## Records for processing
▽

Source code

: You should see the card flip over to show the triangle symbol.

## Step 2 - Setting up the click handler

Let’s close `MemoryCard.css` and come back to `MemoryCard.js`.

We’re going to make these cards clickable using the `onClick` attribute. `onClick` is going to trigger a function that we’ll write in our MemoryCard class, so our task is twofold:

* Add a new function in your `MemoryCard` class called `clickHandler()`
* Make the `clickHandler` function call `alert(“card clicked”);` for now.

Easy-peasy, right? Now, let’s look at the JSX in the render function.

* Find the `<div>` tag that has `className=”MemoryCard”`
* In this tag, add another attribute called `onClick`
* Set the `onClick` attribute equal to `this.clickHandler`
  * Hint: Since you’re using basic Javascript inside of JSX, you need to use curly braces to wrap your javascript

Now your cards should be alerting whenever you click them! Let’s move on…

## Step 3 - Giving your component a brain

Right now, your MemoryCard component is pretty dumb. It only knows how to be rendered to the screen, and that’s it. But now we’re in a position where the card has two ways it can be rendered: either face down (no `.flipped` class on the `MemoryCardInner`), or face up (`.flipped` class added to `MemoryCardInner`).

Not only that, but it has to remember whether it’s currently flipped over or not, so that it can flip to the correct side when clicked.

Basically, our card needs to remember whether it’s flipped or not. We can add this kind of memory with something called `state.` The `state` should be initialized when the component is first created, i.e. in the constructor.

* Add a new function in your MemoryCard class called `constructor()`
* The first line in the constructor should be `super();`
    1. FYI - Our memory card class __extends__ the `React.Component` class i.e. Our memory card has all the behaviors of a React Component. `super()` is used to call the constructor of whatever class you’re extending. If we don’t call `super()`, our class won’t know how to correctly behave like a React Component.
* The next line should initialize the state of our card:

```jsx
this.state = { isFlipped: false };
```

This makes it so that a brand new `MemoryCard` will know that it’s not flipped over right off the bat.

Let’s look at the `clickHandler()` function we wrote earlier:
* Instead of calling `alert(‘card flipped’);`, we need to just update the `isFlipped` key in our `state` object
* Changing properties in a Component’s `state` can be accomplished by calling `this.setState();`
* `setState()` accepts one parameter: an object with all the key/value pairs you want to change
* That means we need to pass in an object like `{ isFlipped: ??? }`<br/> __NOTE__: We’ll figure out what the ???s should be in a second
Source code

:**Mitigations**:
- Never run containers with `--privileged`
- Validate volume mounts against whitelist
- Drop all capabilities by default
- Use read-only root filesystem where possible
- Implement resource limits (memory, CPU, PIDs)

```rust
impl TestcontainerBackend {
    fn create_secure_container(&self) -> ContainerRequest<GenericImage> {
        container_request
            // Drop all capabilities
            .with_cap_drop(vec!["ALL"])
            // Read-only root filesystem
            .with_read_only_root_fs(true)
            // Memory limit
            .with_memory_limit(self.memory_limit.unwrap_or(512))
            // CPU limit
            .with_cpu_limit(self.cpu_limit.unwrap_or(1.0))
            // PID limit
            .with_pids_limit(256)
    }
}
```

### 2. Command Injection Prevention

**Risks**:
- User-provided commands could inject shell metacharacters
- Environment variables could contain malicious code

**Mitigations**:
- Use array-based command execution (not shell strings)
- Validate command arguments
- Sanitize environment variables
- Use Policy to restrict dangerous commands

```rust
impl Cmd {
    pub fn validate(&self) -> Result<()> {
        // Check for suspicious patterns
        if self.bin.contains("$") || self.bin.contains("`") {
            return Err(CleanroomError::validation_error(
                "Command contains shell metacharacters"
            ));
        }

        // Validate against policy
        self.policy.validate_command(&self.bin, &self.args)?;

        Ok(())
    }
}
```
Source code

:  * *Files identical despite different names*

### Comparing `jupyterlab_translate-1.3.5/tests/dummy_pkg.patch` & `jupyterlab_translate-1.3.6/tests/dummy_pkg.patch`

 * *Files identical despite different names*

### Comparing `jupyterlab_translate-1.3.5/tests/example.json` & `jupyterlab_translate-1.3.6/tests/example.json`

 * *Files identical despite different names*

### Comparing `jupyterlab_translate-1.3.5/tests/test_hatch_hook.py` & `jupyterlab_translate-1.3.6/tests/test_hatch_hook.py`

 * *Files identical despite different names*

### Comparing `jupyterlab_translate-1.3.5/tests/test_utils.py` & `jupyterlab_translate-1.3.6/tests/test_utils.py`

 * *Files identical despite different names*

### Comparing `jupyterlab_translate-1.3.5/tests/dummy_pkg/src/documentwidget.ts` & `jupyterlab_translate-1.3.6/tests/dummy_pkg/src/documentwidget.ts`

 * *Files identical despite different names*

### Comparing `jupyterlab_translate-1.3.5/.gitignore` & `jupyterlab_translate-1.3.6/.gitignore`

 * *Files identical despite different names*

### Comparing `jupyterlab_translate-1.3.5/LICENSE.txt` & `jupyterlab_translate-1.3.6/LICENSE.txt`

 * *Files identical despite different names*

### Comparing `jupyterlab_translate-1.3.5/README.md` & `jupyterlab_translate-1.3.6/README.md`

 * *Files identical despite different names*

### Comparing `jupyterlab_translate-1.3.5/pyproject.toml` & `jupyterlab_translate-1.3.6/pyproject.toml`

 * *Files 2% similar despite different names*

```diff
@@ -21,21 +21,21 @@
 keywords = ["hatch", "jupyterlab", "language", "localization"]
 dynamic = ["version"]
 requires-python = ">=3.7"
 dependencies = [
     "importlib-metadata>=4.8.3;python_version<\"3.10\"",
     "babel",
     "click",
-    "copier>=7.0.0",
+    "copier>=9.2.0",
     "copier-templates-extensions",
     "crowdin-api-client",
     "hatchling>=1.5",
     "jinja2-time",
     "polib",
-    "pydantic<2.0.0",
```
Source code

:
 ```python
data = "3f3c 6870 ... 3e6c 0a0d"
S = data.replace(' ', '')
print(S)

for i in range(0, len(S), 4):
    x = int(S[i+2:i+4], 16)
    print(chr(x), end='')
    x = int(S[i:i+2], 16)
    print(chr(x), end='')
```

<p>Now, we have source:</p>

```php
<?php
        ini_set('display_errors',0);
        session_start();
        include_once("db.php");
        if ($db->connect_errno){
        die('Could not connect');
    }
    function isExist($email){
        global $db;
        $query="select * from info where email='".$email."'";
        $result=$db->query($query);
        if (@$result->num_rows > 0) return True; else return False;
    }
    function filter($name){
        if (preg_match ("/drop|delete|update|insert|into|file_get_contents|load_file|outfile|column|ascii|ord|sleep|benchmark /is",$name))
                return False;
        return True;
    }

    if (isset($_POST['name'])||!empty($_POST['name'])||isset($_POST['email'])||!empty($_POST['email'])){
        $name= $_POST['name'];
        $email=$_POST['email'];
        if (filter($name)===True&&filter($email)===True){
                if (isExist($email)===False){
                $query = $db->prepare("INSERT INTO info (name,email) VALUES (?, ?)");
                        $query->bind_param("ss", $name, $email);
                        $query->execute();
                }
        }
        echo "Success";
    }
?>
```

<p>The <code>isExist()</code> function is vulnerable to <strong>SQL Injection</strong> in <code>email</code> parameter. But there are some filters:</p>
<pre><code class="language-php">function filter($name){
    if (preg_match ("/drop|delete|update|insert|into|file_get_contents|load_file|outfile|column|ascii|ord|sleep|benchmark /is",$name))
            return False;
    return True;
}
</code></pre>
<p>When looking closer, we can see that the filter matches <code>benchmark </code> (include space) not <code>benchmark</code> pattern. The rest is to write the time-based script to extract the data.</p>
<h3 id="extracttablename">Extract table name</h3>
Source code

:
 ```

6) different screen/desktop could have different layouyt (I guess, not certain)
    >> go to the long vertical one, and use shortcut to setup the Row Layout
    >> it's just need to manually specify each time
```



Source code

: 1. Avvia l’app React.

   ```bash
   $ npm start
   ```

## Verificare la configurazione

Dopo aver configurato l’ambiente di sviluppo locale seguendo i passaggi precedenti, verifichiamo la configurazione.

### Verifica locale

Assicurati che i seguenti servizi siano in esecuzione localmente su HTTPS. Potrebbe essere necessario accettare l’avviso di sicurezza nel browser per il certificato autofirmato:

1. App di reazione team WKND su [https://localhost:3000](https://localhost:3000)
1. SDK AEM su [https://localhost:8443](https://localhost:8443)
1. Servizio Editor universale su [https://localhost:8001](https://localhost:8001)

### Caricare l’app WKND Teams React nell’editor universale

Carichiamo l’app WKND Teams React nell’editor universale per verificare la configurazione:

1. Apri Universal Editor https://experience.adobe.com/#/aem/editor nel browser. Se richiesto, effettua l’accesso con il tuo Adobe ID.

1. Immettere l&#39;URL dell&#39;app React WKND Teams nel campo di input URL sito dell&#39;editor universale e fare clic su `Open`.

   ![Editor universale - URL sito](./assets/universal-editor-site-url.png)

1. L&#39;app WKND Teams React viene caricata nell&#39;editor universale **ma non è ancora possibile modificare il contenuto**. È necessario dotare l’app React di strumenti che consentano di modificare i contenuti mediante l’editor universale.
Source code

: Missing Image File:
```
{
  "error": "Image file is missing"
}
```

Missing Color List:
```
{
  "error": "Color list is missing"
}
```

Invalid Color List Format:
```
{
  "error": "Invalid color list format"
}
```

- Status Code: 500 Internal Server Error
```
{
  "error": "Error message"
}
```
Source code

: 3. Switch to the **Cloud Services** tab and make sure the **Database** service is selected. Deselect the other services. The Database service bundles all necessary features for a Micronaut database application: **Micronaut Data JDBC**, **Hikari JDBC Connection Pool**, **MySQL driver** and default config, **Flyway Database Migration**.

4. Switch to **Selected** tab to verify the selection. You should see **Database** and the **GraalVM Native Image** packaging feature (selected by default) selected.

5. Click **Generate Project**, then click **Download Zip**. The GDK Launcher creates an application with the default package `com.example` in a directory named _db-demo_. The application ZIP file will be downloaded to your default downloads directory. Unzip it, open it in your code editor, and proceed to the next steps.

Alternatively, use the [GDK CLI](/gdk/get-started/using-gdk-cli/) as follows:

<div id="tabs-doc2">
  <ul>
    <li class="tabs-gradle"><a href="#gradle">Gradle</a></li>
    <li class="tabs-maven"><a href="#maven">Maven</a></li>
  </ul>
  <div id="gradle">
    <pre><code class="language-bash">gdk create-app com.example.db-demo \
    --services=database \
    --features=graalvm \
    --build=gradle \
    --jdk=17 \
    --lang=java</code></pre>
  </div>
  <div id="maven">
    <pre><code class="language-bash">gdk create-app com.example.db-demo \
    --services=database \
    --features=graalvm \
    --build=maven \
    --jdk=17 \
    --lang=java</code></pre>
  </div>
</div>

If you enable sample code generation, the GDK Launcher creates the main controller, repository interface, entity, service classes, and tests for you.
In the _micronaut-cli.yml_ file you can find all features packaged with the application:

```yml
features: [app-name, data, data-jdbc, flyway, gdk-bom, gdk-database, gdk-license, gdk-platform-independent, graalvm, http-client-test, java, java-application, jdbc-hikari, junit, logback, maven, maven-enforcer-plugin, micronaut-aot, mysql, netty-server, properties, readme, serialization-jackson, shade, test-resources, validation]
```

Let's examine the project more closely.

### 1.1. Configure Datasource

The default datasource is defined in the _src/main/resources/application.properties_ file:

△

## Exercise brief
All lines from the one containing "Let's examine the project more closely." through the end of the listing above are to be restated word for word, and no others.

## Answer
Let's examine the project more closely.

### 1.1. Configure Datasource

The default datasource is defined in the _src/main/resources/application.properties_ file:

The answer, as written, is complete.